Audience above anything. Every document has a job to do—even if that job is bringing joy or sparking a love of learning in a young person! While great fiction expands minds, though, professional writing does the opposite. I like to tell my clients I’m in the business of “mind control.” It’s creepy, but true.
So, when I’m teaching other people how to self-edit, I’m constantly reminding them to put themselves in the shoes of the person who will be reading or using the document—whether it’s an email, a proposal, a newsletter, or a statement of work. Sometimes I even make them draw their audience! If every document has a job to do, then every document can succeed or fail at its job. I teach my students to identify the job of each document and then make the document work.
I also teach clarity over grammar. Very few people write in “perfect” English. And very many people feel self-conscious about that. They overcompensate by writing overly formal, awkward, hard-to-understand sentences. Get over it! If you can write clear sentences that your reader is sure to understand, you’re on the right track. Don’t worry so much about how you come across; worry about whether your audience can do what they need to do—or what you want them to do—with your documents.
I’m a big fan of learning from mistakes, so: What have you had to learn the hard way about the editing process, about yourself as an editor, and about yourself as a teacher of editors?

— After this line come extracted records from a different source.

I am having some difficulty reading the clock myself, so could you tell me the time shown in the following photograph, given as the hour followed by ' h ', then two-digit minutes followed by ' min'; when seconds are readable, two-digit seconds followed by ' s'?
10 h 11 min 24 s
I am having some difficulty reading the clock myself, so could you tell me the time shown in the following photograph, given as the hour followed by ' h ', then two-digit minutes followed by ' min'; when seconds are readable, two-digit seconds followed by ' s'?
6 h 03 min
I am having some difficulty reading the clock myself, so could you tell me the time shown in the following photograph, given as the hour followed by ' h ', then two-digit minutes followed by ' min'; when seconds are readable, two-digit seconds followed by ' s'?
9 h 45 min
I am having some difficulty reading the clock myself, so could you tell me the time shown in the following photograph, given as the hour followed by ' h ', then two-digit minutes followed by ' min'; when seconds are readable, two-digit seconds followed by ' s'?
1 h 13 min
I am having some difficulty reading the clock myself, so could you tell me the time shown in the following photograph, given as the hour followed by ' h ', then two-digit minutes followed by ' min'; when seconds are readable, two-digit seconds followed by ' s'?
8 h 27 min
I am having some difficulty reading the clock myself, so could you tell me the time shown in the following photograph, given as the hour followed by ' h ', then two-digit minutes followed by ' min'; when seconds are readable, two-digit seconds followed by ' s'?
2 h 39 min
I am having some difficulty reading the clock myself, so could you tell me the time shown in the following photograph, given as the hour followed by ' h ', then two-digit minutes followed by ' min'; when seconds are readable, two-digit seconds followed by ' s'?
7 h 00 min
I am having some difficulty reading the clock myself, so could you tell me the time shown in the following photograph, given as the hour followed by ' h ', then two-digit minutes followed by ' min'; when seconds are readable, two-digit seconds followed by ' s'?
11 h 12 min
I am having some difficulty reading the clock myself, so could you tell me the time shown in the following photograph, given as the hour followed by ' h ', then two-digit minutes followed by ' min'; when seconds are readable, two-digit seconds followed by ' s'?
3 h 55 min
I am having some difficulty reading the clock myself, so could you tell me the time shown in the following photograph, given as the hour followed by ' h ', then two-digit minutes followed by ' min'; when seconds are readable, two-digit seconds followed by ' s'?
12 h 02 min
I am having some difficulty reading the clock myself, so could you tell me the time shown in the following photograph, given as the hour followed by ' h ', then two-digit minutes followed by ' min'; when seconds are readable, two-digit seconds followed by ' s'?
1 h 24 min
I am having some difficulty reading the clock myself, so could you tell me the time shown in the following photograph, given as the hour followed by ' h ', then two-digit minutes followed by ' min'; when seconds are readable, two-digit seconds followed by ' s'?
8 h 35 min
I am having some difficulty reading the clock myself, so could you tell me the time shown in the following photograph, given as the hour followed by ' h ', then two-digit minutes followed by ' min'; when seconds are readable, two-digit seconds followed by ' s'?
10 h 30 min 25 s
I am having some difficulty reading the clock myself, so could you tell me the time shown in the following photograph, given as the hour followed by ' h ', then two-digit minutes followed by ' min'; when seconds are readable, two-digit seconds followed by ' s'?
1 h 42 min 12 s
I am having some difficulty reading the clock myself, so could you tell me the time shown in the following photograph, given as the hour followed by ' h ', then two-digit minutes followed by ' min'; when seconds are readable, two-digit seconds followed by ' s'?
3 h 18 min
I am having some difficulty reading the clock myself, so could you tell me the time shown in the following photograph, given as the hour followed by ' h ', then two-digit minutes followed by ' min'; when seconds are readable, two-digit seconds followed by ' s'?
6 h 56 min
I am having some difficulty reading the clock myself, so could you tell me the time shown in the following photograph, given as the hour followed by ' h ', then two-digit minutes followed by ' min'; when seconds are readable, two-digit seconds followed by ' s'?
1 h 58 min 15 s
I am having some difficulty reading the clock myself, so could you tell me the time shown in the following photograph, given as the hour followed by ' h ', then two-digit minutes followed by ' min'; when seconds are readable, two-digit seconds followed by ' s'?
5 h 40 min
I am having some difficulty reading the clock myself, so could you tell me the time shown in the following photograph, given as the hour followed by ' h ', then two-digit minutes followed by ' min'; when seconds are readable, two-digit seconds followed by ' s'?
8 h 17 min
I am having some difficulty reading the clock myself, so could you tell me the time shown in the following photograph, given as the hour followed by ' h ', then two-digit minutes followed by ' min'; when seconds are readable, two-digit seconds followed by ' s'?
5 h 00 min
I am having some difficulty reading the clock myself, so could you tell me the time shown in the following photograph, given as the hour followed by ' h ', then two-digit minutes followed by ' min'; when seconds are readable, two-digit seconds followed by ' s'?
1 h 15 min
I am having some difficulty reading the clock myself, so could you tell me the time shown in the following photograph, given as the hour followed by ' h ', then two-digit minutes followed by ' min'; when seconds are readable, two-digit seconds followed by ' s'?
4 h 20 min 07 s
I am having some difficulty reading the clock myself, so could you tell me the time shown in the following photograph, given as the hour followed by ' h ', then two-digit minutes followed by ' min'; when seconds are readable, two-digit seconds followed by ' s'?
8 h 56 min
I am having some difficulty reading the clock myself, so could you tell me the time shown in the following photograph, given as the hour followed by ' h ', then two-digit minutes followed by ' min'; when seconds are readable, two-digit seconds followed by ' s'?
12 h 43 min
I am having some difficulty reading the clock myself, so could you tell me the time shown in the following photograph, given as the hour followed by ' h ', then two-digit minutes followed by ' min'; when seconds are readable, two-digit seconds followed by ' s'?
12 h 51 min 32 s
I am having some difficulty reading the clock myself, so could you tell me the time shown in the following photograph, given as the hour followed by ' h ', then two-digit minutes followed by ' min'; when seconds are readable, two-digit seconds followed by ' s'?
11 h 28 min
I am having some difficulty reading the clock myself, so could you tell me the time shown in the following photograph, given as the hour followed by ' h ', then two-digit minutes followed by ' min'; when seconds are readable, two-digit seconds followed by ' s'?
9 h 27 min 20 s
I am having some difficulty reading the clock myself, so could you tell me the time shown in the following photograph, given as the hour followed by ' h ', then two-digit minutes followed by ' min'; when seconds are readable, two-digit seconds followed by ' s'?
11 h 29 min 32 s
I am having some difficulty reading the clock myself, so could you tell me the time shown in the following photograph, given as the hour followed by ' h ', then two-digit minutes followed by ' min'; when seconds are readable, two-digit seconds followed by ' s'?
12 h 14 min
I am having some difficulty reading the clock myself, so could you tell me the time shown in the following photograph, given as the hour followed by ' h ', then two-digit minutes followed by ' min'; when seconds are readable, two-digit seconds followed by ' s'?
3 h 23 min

Well, for one thing, I’m a perfectionist. And not always in an admirable way. Sometimes in a neurotic, grumpy way. I’ve realized that I tend to get distracted by things that don’t really matter—like perfect symmetry in tables or the exact shade of grey in a text box—or at least not to the extent that I want them to matter. And I really latch onto those things, forgetting for a time what my actual project is.
I tell my students all the time that they need to keep an eye on the big picture, focus on the audience, prioritize usability…but I have a hard time following my own advice. I hope this makes me a more compassionate teacher, overall. But sometimes it just means I spend many more hours on a project than I can bill my client for.
Other times, I’m super loosey-goosey about editing. (See above: “Get over it!”) I need to find a comfortable, solid middle ground. I’m working on it.